“If life gives you lemons, a simple operation can give you melons.”
Historically speaking I’ve always loved my boobs. They were my favorite while I was pregnant and of course while breast feeding. They even made a great recovery after having Aria, but after having Maia they became sad and saggy and I hated them. When I laid down they would slid off to my armpits never to be seen again. I just laughed about them, I mean what else are you supposed to do? Even the greeting card industry has boob jokes.

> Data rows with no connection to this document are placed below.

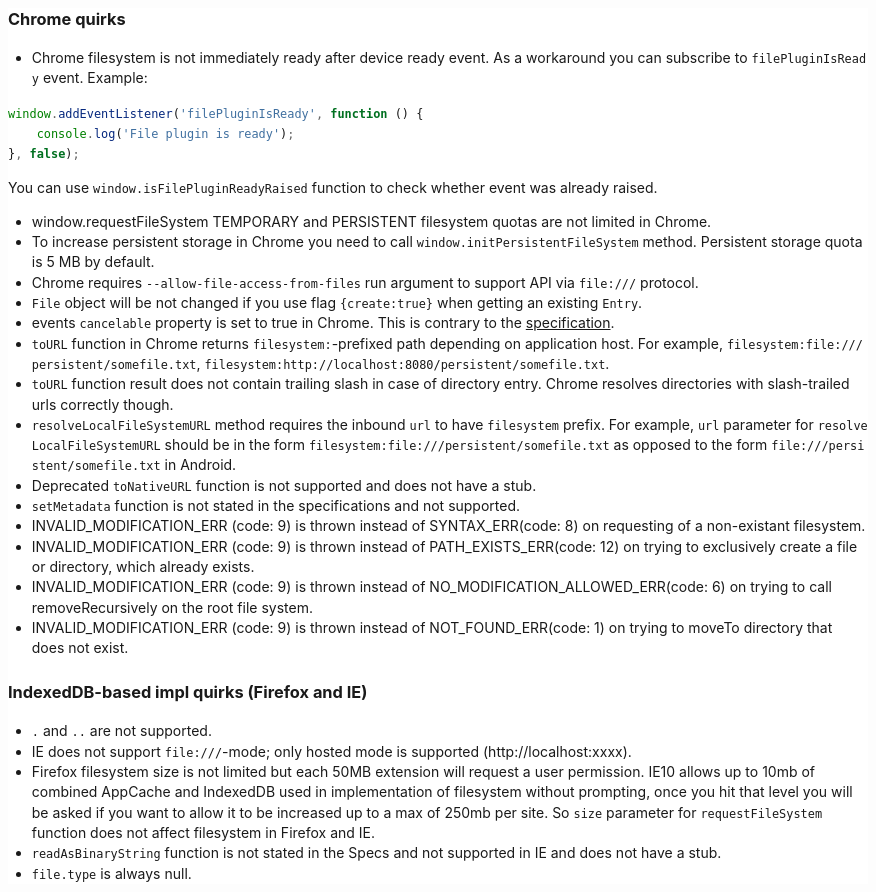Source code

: ### Chrome quirks

- Chrome filesystem is not immediately ready after device ready event. As a workaround you can subscribe
  to `filePluginIsReady` event. Example:

```javascript
window.addEventListener('filePluginIsReady', function () {
    console.log('File plugin is ready');
}, false);
```

You can use `window.isFilePluginReadyRaised` function to check whether event was already raised.

- window.requestFileSystem TEMPORARY and PERSISTENT filesystem quotas are not limited in Chrome.
- To increase persistent storage in Chrome you need to call `window.initPersistentFileSystem` method. Persistent storage
  quota is 5 MB by default.
- Chrome requires `--allow-file-access-from-files` run argument to support API via `file:///` protocol.
- `File` object will be not changed if you use flag `{create:true}` when getting an existing `Entry`.
- events `cancelable` property is set to true in Chrome. This is contrary to
  the [specification](http://dev.w3.org/2009/dap/file-system/file-writer.html).
- `toURL` function in Chrome returns `filesystem:`-prefixed path depending on application host. For
  example, `filesystem:file:///persistent/somefile.txt`, `filesystem:http://localhost:8080/persistent/somefile.txt`.
- `toURL` function result does not contain trailing slash in case of directory entry. Chrome resolves directories with
  slash-trailed urls correctly though.
- `resolveLocalFileSystemURL` method requires the inbound `url` to have `filesystem` prefix. For example, `url`
  parameter for `resolveLocalFileSystemURL`
  should be in the form `filesystem:file:///persistent/somefile.txt` as opposed to the
  form `file:///persistent/somefile.txt` in Android.
- Deprecated `toNativeURL` function is not supported and does not have a stub.
- `setMetadata` function is not stated in the specifications and not supported.
- INVALID_MODIFICATION_ERR (code: 9) is thrown instead of SYNTAX_ERR(code: 8) on requesting of a non-existant
  filesystem.
- INVALID_MODIFICATION_ERR (code: 9) is thrown instead of PATH_EXISTS_ERR(code: 12) on trying to exclusively create a
  file or directory, which already exists.
- INVALID_MODIFICATION_ERR (code: 9) is thrown instead of NO_MODIFICATION_ALLOWED_ERR(code: 6) on trying to call
  removeRecursively on the root file system.
- INVALID_MODIFICATION_ERR (code: 9) is thrown instead of NOT_FOUND_ERR(code: 1) on trying to moveTo directory that does
  not exist.

### IndexedDB-based impl quirks (Firefox and IE)

- `.` and `..` are not supported.
- IE does not support `file:///`-mode; only hosted mode is supported (http://localhost:xxxx).
- Firefox filesystem size is not limited but each 50MB extension will request a user permission. IE10 allows up to 10mb
  of combined AppCache and IndexedDB used in implementation of filesystem without prompting, once you hit that level you
  will be asked if you want to allow it to be increased up to a max of 250mb per site. So `size` parameter
  for `requestFileSystem` function does not affect filesystem in Firefox and IE.
- `readAsBinaryString` function is not stated in the Specs and not supported in IE and does not have a stub.
- `file.type` is always null.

I always had intentions of getting new boobs, but the timing and financials just never seemed to work. I mean let’s face it, is there ever really a good time to spend $8000 on an elective cosmetic enhancement procedure? I had gone for my first consult in October of 2016. I met with one of the top surgeons in our area, but I wasn’t entirely sold on his method. He only did under the muscle and wouldn’t consider over, despite my request to at least talk about that as an option. So I decided to wait a little longer, work on my fitness, and keep wearing my double your cup size push ups.
Fast forward to April 2018, and I was finally ready to commit to having surgery. I had finally convinced my husband to stop being cheap about it too, actually his friends made fun of him for being cheap about it. I called the same surgeon because he had done all my friends and I knew his work, to my surprise they had a new doctor that had taken over all breast surgeries. I’m not going to lie I was apprehensive at first about seeing someone new. However when I arrived for my consult and met with the doctor I knew instantly that he was a better fit and would work to achieve exactly the results I wanted.
I opted for over the muscle implants for a few reasons:
- I had a fair amount of existing breast tissue which reduced the risk of capsular contracture.
- I was a little saggy but not enough to need a full lift, over the muscle gave the lift I needed.
- I wanted an easier recovery. There was no muscle involvement in my implants which shortened my recovery time and allowed me the get back to lifting sooner.
From there the whole process was a breeze, I scheduled surgery for the end of May. I had a pre-op appointment 2 weeks before the surgery, it was by phone and really basic. I have had surgeries before so the information was nothing new to me. I also filled all my prescribed medications to bring with me the day of surgery. The morning of surgery I arrived to the office and was called back to the operating room side. My husband ended up leaving to run some errands as he wasn’t allowed back with me. I got my beautiful OR attire on and had my IV inserted, met with anesthesia to answer a few questions, and met with my surgeon to be marked up. The entire thing was so easy, before I knew it I was awake, in my clothes, and in a wheelchair ready to go home.
The pain was really minimal through the whole recovery process. The only real discomfort I had is best compared to the feelings of engorgement and letdowns while breastfeeding, this was the result of swelling and my nerves regenerating. I went back for a 1 day post op visit, a one week post op to remove my stitches, a one month post op where I was cleared to resume all normal activities, and a 2 months post op where we did after pictures.
I would 100% have this procedure again, and recommend it to anyone wanting to restore there girls to their former glory. I was also 150% recommend Dr. Daniel at Maine Plastic Surgery in Portland. Dr. Daniel listened to what I wanted for results and made suggestions best in line with my goals and based on his extensive experience. He agreed that I was a good candidate for over the muscle and my results are nothing short of amazing. I ended up with Right-485cc/Left-520cc Natrelle Inspira silicone implants. Ironically my left was bigger to begin with but the it projects less so it needed the bigger implant to look even. I will say that I did expect them to be a little bigger and even look a little faker but I am really happy with how natural they look. I ended as a 36DD (according to Victoria’s Secret), but I honestly live in bralettes now which is amazing! (See before and afters at the bottom, I tried to keep it as PG as possible.)
My only concern in this entire process was explaining this to my daughters. I didn’t want them to think this was something I was doing because I hated my body or because society says my boobs should look different. I also didn’t want to pretend nothing had changed, because lets face it Aria picks up on EVERYTHING and she wants to be a plastic surgeon when she grows up. I was very up front and open with Aria. I told her that after having kids my boobs just didn’t look the same and I wanted to restore them to what they used to look like. I was very firm in stating that I was doing this for myself and no one else, I ultimately just wanted certain to clothes to fit better and not have to worry about what bra I could wear to hold them up. If you ask Aria about my boobs she will say they used to be really sad looking and now they look happy. I’m sure as she gets older and Maia does as well we will have more conversations around boobs. As it is Aria already wants them and asks to wear bras all the time. Maia talks about her boobs all the time too. I wish I had greater wisdom and a more profound message I gave my daughters, but really what was more important was being as open and honest as possible with them through the process and in the future.